The Federal Reserve on Monday released a preliminary sketch of its plan to overhaul how regulators approach the Community Reinvestment Act, which requires banks to invest in poor communities and lend to low-income individuals in the areas where they do business.
The proposal comes after the Fed refused to sign onto an overhaul that another financial regulator, the Office of the Comptroller of the Currency, approved in May.
President Trump’s former comptroller, Joseph Otting, made overhauling how the 1977 law is applied a priority of his time in government. Just before leaving the agency, Mr. Otting, a one-time banker who had experienced personal run-ins with C.R.A. rules, released a final rule that would streamline it, but he failed to garner support from either the Fed or the Federal Deposit Insurance Corporation.

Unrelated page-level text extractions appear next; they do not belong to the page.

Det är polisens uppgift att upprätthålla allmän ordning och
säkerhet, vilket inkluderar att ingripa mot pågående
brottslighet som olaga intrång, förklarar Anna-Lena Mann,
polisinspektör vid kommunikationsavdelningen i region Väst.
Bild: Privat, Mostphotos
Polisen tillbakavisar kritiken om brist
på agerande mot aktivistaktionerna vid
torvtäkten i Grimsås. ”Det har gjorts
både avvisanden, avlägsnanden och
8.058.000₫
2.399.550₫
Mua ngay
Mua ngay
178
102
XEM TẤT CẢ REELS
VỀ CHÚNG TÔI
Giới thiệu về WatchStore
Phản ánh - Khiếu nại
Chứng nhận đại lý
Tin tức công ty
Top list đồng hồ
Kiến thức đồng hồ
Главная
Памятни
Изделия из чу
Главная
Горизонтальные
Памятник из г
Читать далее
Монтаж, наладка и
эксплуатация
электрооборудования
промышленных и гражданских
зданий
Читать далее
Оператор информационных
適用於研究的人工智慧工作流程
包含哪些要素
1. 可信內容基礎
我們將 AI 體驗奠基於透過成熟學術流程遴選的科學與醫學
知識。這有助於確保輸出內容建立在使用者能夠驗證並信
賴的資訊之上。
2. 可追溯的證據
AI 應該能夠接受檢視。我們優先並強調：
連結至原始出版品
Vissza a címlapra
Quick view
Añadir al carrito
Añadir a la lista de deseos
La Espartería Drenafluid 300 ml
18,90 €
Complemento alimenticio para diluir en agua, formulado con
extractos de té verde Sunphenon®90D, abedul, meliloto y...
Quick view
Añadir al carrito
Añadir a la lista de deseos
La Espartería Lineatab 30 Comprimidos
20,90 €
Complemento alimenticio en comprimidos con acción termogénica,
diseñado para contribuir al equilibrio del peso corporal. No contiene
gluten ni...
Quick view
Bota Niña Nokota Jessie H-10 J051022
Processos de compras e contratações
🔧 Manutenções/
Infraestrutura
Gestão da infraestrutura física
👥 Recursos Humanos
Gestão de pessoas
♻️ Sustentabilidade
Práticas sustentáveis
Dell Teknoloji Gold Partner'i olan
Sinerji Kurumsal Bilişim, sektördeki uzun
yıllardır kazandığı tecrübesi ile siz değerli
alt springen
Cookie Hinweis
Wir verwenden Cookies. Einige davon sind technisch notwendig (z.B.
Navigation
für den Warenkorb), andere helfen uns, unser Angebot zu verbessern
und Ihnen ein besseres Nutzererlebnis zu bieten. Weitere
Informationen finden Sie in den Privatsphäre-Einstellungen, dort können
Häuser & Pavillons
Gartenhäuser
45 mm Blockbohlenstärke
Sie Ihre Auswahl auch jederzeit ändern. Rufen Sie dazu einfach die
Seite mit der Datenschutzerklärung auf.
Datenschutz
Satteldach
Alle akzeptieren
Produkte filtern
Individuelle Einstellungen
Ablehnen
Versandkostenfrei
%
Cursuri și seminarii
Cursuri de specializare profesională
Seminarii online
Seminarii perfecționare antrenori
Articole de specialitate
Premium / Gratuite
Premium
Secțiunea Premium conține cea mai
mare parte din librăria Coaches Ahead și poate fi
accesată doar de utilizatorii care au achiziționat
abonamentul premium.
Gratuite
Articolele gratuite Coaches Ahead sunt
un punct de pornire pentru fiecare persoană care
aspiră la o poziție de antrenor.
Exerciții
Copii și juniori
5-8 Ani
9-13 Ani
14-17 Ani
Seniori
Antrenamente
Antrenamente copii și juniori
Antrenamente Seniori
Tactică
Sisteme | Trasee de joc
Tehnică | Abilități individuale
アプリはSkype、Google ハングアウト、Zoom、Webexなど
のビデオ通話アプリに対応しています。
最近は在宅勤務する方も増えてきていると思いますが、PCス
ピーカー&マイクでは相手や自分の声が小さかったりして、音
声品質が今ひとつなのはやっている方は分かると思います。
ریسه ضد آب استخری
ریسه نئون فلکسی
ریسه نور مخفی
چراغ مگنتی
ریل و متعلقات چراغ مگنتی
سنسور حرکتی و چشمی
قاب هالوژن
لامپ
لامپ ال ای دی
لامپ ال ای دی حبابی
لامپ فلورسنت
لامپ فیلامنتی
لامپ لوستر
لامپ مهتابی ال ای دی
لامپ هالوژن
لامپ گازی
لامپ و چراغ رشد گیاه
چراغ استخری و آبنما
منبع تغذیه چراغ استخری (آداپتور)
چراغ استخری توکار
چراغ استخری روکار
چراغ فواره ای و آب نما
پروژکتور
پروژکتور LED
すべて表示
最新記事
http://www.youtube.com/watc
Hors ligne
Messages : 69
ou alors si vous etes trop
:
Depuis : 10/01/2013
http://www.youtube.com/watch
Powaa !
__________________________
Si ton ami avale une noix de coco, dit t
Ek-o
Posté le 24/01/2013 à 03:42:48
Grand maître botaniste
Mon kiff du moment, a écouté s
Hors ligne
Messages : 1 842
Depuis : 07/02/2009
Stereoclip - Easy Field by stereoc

Critics blasted the O.C.C. plan, saying that it had been rushed and that it might allow banks to meet requirements without catering to community needs. The F.D.I.C., which had initially signed onto the proposal, dropped off for the final version. Even banking groups were concerned about the inconsistency across agencies.
There was broad agreement that the approach to bank examination needed a refresh to satisfy the law’s intent in an era of mobile banking, but the Fed differed with the O.C.C. on the details. Lael Brainard, a Fed governor, and central bank staff members had been examining the law themselves and, with the approval of the Fed chair, Jerome H. Powell, drafted their own proposal, which the central bank unveiled on Monday.
The Fed’s suggestion takes a more piece-by-piece approach to applying the Community Reinvestment Act. It would clarify metrics that would be used to oversee lending, tailored to community conditions and based on existing data, while taking a qualitative approach on activities that are hard to boil down to numbers, like retail services. It is now open to a 120-day comment period.
Randal K. Quarles, the Fed’s vice chair for supervision, signed off on the proposal, noting that it “seeks feedback on several approaches designed to make the rules clearer, more transparent, and less subjective.”
He said he hoped the preliminary effort “will be an important step toward achieving consistency across the three banking agencies.”